23. The storage battery apparatus according to claim 18, wherein

the equipment control apparatus notifies the maximum discharge value when an actual power consumption of the consumer's facility needs to be controlled to fall within a predetermined variation range of an expected power demand.

24. An equipment control apparatus that controls a storage battery apparatus, the storage battery apparatus executing load following discharge in which discharge power is adjusted in accordance with power consumption of a load provided in a consumer's facility, the equipment control apparatus comprising:

a communicator configured to communicate with the storage battery apparatus in accordance with predetermined communication protocol, wherein

the communicator transmits a set request to the storage battery apparatus for requesting setting of the maximum discharge value of the load following discharge.

25. The equipment control apparatus according to claim 24, wherein the maximum discharge value is obtained when an actual power consumption of the consumer's facility needs to be controlled to fall within a predetermined variation range of an expected power demand.

26. The equipment control apparatus according to claim 24, wherein

the maximum discharge value is designated by an instantaneous power value.

27. The equipment control apparatus according to claim 25, wherein

the maximum discharge value is designated by an instantaneous power value.

28. The equipment control apparatus according to claim 24, wherein

the communicator obtains the maximum discharge value from the storage battery apparatus by transmitting a reading request of the maximum discharge value to the storage battery apparatus.

29. The equipment control apparatus according to claim 25, wherein

the communicator obtains the maximum discharge value from the storage battery apparatus by transmitting a reading request of the maximum discharge value to the storage battery apparatus

30. The equipment control apparatus according to claim 26, wherein

the communicator obtains the maximum discharge value from the storage battery apparatus by transmitting a reading request of the maximum discharge value to the storage battery apparatus.

31. The equipment control apparatus according to claim 24, wherein

the communicator communicates with the storage battery apparatus in accordance with ECHONET Lite standards.

32. The equipment control apparatus according to claim 31, wherein

the maximum discharge value is a property corresponding to an equipment class of the storage battery apparatus.

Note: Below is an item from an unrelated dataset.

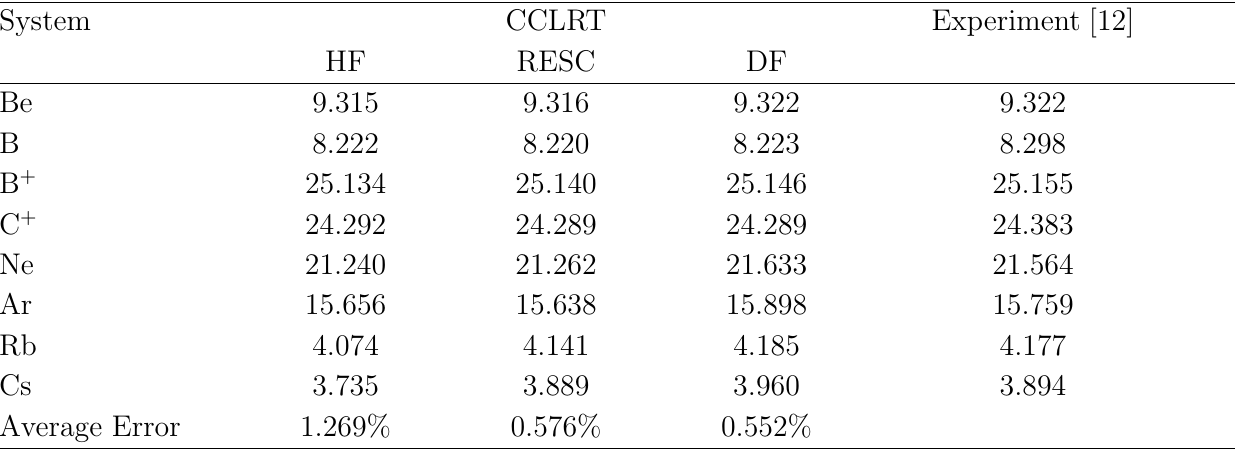
Table 2: Ionization Potentials (in eV) of Be, B, C ++ , Ne, Ar, Rb, and Cs obtained from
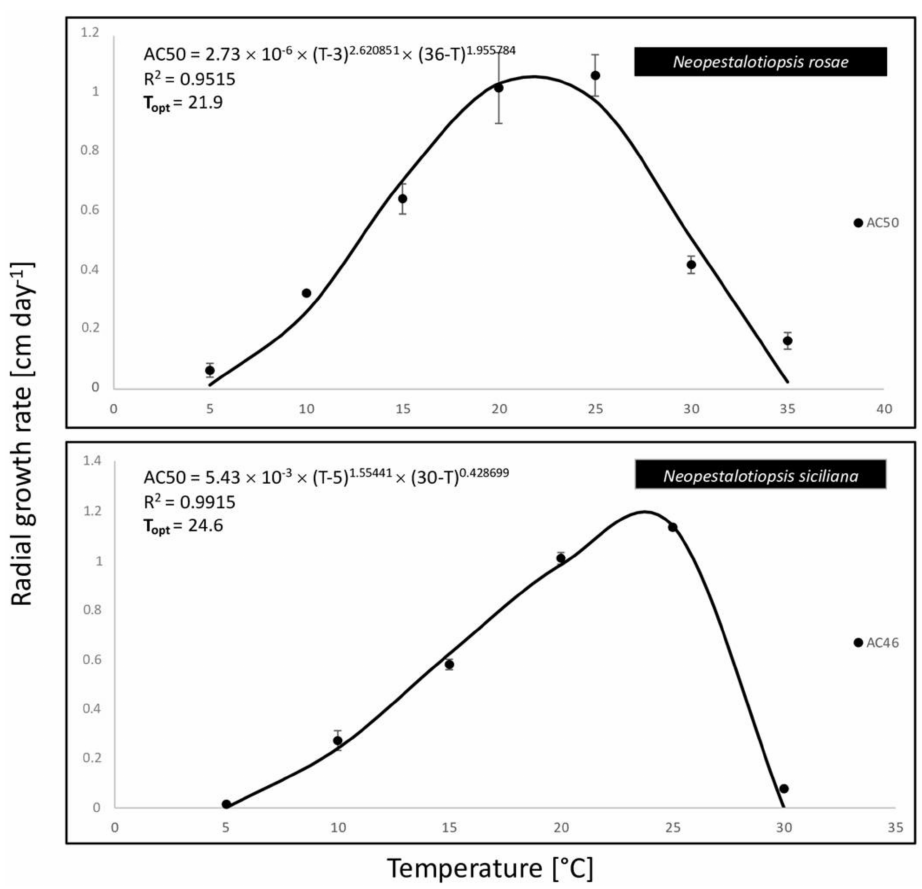
Figure 3. Effect of temperature on mycelial growth rate of two Neopestalotiopsis spp. isolated from avocado. The averages of radial growth rate and temperatures were adjusted to a nonlinear regression curve through the Analytis β model. Data points are the means of two independent experiments of three replicated Petri dishes. Vertical bars are the standard error of the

33. A control method of controlling a storage battery apparatus provided in a consumer's facility and an equipment control apparatus that control the storage battery apparatus, the control method comprising:

executing, by the storage battery apparatus, load following discharge in which discharge power is adjusted according to power consumption of a load provided in the consumer's facility;

communicating, by the equipment control apparatus, in accordance with predetermined communication protocol to transmit a set request for requesting setting of the maximum discharge power in the load following discharge; and

executing, by the storage battery apparatus, the load following discharge at discharge power not exceeding the maximum discharge power based on the set request.